→ **TEXT SECTION**:

Heart of Darkness
Postcolonialism
The term "Postcolonialism" refers broadly to the ways in which race, ethnicity, culture, and human identity itself are represented in the modern era, after many colonized countries gained their independence. However, some critics use the term to refer to all culture and cultural products influenced by imperialism from the moment of colonization until today. Postcolonial literature seeks to describe the interactions between European nations and the peoples they colonized. By the middle of the twentieth century, the vast majority of the world was under the control of European countries. The literature and art produced in these countries after independence has become the object of "Postcolonial Studies," a term coined in and for academia, initially in British universities. This field gained prominence in the 1970s and has been developing ever since. Orientalism, is a seminal text for postcolonial studies and has spawned a host of theories on the subject. However, as the currency of the term "postcolonial" has gained wider use, its meaning has also expanded. Racial discrimination is a theme that runs throughout postcolonial discourse, as white Europeans consistently emphasized their superiority over darker−skinned people. This was most evident in South Africa, whose policy of apartheid was institutionalized in national laws.
Joseph Conrad was one of the most important postcolonial writers in English literature. Conrad was ethnically Polish. He was born in the Ukraine as Józef Teodor Konrad Korzeniowski on December 3, 1857. He joined the British navy in 1880 and became a British citizen in 1886. In 1890 he traveled to the Belgian Congo, a difficult trip that provided the background for Conrad's novella Heart of Darkness, first published in serial form in 1899 and 1900. Heart of Darkness is a paradigmatic work not only of colonialist literature but also of modernist literature.
Heart of Darkness
Heart of Darkness begins and ends in London; on the Nellie on the Thames. The most part, however, takes place in the Congo (now known as the Republic of the Congo). African exploration was quite popular in Conrad's day. As exploration was popular, so was the adventure story - tales of African exploration were available in abundance. Imperialism was also a popular theme at this point in the late nineteenth Century. Conrad's novella, whilst to contemporary critics (Achebe, for example) may appear racist; at the time was accepted as another piece of work from a very much published genre. The novella is literally filled with literal and metaphoric opposites; the Congo and the Thames, black and white, Europe and Africa, good and evil, purity and corruption, civilization and 'triumphant bestiality', light and the very ‘heart of darkness’.
Heart of Darkness attacks colonialism, its effects on natives and the Congo. Conrad experienced colonization as a young boy when Poland was under Russian occupation. He gives the reader an overview of how the Africans were mistreated during colonization. The title of the book is a metaphor. The real darkness cannot be in Africa, but is originally from Europe. The heart is not for black Africans, but all the whites who get involved in the colonialist expedition.

→ **SOURCE DATA**:
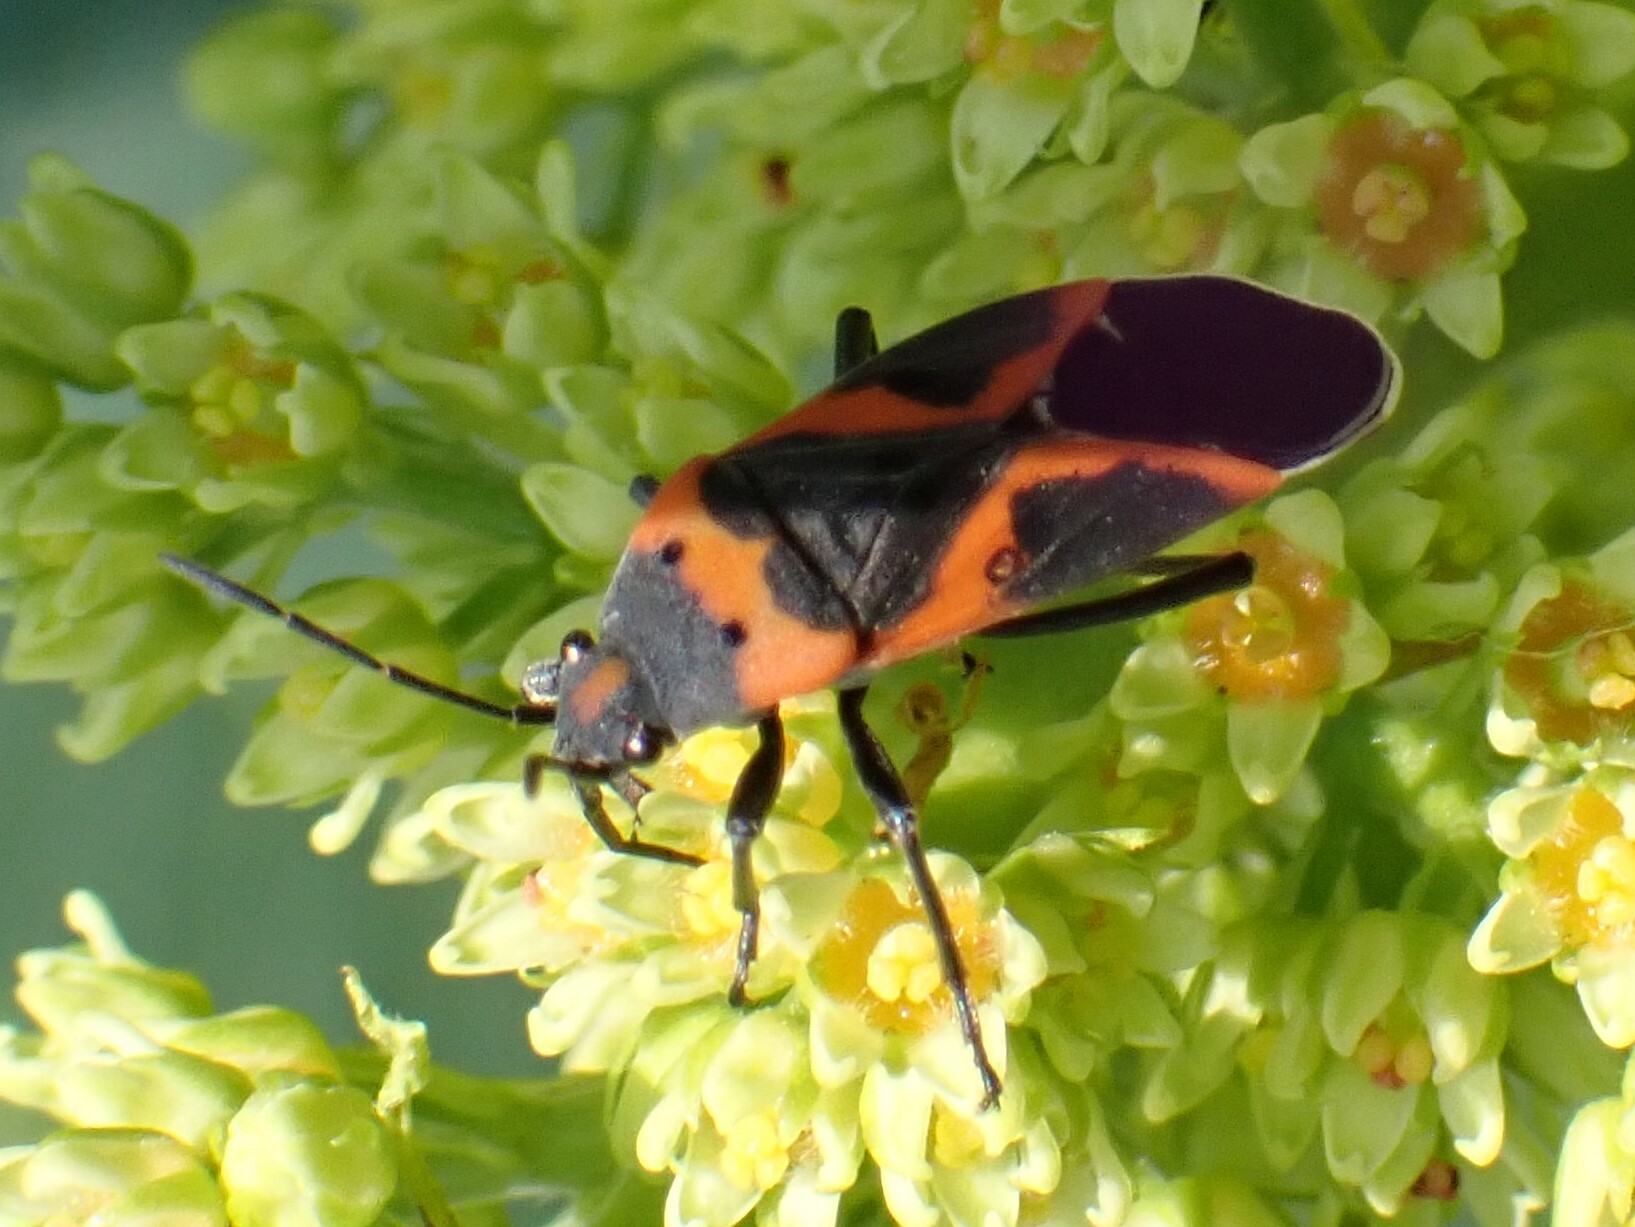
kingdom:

→ **TASKS**:
1 - Rewrite the text on Heart of Darkness from "Heart of Darkness attacks" down to "the colonialist expedition.", swapping "colonialism" for "imperialism".
2 - According to the text on Heart of Darkness, why was Conrad's novella accepted when it first came out? Answer in one to three sentences.
3 - Write what comes next in the text on Heart of Darkness, picking up after its final sentence.

→ **TASK-BY-TASK ANSWERS**:
1 -
Heart of Darkness attacks imperialism, its effects on natives and the Congo. Conrad experienced colonization as a young boy when Poland was under Russian occupation. He gives the reader an overview of how the Africans were mistreated during colonization. The title of the book is a metaphor. The real darkness cannot be in Africa, but is originally from Europe. The heart is not for black Africans, but all the whites who get involved in the colonialist expedition.

2 - In Conrad's day, African exploration and imperialism were popular themes, and adventure tales of African exploration were plentiful. So the novella was accepted as one more work in a very much published genre, even though later critics such as Achebe may see it as racist.

3 -
The critical postcolonial approach to Heart of Darkness was declared by Chinua Achebe in a lecture in 1975. According to him, the novel portrays the image of Africa as the other world, and the contradictions between Europe and Africa. Conrad’s narrative makes it possible for the reader to analyze the text in two ways; first, it allows the imperialism to offer the world for the Europeans. They leave their old colonies, but they preserve them not only as markets but as a place on the map which they continue to rule ethnically and psychologically. Secondly, Conrad saw Marlow and himself restrained to time and place.
The horror is described in the book when Marlow discusses about the Roman colonization of ancient Britain. Conrad portrays British imperialism in the perhaps naive character of Marlow, who is glad to see the "vast amount of red" on the Company's map; signifying the British territory. The "heart of darkness" in the title is thus not strictly Africa, as readers might initially expect, but the heart of a white man, who proves capable of incomparable evil. Heart of Darkness is also considered an example of Modernism, with its sometimes unaware narrator, its departure from chronological order, and its questions about the so-called civilized human nature when it remains beyond the constraints of social and civic order. The reality of the colonialism is portrayed by Conrad in the form of the District Manager; a real imperialist, taking full advantage of his position and that of the colony. Marlow sees the Manager's only positive quality as the fact that he was never ill.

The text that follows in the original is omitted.